The worst thing about hackers and cybercriminals is that they are often every bit as brilliant as the security experts who are dedicated to stopping them from wreaking havoc online and stealing what isn’t theirs in the digital realm.
Thus, malware continues to evolve and become tougher and tougher to detect and eradicate.
Such is the case with Xwo, a new malware that was first discovered in March and has continued to harass and frustrate private citizens and antivirus think tanks alike.
What Xwo Does
Xwo is not your typical ransomware that holds your data hostage nor cryptocurrency miner that takes command of your processing power for its own devices. Instead it scans systems looking for saved credentials and exposed services. Everything it finds, it sends back to the control server. Xwo is not the thief stealing your data, it’s the scout checking out the lay of the land before the attack comes.
How Xwo Works
It is entirely scanning-based. It scans services including MongoDB, Memcached, MySQL, PostgreSQL, Tomcat, Redis, and FTP for default credentials. It also takes information from default SVN and Git paths. Security experts believe this information-gathering is being done to collect weak points in a system that can be compromised in future large-scale system attacks. The fact that it is not really performing any actions that would make it obvious to the average computer user is what makes Xwo so dangerous.
Similarities to other malwares
Xwo’s infrastructure, which was discovered by cybersecurity experts at AT&T Alien Labs in March 2019, have compared Xwo to previously-identified malware known as MongoLock and X Bash. All three are coded in Python and have similar infrastructures, suggesting that they might be written by the same cybercriminals, or that Xwo is scouting locations for the other two to attack at a later date.

Work instruction A:
Do these statements agree with the article on Xwo? Answer yes or no for each and quote the deciding words.
(i) Xwo holds a victim's data hostage the way ransomware does.
(ii) Xwo checks MySQL and Redis for default credentials.
(iii) Xwo, MongoLock and X Bash are all written in Python.
Work instruction B:
Answer these questions from the article on Xwo:
(i) In what month was Xwo first discovered?
(ii) Where does Xwo send everything it finds?
(iii) Experts at which lab discovered Xwo's infrastructure?
Work instruction C:
Carry the article on Xwo forward from its last sentence.

(Point tracking data)

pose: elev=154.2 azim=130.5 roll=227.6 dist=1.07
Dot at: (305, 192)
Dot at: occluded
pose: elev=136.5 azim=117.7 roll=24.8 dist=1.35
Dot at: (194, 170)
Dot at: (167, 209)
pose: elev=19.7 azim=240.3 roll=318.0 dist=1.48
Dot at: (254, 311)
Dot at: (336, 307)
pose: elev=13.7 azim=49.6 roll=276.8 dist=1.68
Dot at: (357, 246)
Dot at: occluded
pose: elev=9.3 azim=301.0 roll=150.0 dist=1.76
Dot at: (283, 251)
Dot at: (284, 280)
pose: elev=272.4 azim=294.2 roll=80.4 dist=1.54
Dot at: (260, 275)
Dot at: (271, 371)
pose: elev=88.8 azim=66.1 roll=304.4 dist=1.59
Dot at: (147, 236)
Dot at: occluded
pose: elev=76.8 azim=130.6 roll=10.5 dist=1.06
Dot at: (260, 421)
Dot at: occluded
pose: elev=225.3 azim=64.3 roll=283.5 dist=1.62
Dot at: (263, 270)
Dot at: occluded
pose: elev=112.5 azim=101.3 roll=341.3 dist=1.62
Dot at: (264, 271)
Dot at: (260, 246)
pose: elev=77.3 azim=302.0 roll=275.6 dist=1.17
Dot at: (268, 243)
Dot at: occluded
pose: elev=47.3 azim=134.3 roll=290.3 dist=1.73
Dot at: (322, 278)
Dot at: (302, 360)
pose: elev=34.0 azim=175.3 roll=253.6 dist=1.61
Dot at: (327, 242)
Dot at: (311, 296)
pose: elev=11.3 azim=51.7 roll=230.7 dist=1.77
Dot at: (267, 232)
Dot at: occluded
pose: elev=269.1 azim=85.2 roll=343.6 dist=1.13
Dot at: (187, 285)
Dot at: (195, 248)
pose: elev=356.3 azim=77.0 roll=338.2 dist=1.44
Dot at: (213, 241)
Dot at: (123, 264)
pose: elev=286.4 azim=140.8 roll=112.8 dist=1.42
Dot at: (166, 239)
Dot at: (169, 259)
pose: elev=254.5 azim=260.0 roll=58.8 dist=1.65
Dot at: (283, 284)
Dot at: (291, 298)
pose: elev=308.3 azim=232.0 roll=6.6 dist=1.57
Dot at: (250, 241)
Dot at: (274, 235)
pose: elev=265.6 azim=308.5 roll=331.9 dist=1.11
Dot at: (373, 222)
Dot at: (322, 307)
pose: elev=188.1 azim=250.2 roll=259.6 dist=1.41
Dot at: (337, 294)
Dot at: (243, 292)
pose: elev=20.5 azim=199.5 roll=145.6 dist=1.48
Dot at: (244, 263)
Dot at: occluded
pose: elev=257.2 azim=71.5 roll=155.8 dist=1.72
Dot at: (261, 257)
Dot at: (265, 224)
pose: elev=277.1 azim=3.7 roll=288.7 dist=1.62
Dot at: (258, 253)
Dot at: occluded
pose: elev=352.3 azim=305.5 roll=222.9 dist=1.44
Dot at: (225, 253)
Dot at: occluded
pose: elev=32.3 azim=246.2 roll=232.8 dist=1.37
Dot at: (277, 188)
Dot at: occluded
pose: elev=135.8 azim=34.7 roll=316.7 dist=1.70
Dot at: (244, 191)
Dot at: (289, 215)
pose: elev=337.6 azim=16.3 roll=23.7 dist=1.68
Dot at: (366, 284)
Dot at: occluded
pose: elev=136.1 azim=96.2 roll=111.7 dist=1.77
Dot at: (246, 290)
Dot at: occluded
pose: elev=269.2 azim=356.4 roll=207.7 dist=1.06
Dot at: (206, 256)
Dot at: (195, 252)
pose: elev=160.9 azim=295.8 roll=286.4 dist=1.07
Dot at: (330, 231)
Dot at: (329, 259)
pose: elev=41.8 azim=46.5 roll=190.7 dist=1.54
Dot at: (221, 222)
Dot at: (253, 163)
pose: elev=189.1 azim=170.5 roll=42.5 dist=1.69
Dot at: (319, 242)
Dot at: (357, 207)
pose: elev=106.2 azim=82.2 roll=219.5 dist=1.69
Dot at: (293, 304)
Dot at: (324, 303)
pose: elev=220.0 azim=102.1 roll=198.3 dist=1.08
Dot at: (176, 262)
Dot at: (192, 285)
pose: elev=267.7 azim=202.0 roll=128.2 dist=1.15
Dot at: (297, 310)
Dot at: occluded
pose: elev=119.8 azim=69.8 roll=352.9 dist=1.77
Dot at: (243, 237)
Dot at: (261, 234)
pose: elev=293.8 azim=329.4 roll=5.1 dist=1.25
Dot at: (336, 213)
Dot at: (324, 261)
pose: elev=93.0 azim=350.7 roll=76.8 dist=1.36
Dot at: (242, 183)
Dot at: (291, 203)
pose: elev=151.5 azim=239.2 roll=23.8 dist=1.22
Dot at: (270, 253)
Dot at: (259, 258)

Expected answer A:
(i) No: "Xwo is not your typical ransomware that holds your data hostage"
(ii) Yes: "It scans services including MongoDB, Memcached, MySQL, PostgreSQL, Tomcat, Redis, and FTP for default credentials."
(iii) Yes: "All three are coded in Python"

Expected answer B:
(i) March (March 2019)
(ii) To the control server
(iii) AT&T Alien Labs

Expected answer C:
MongoLock is a ransomware that first emerged in January 2017. The ransomware accesses MongoDB databases that are not properly secured, deletes that data, and replaces the database with a new one containing a single file called “readme.txt” which contains the ransom demand which is a set number of bitcoins to be paid to a Bitcoin wallet.
XBash malware is like a Swiss army knife of bad news, containing ransomware, a botnet, a coin miner, and characteristics of a worm. Discovered in 2017, XBash is the brainchild of a criminal organization called the Iron group that may be based in China. It has done damage to both Windows and Linux-based systems. It has a striking similarity to Xwo because it possess a scanner module that can port scan the Internet for servers where services left online don’t have proper security protocol in place.
Fighting Back Against Xwo
The No. 1 way to keep Xwo from infecting your system is to install top-notch anti-malware security software. There might be a perfect cure for Xwo yet, but a good software will have protocol in place to identify when an intrusive presence enters your system and begins running programs without permission.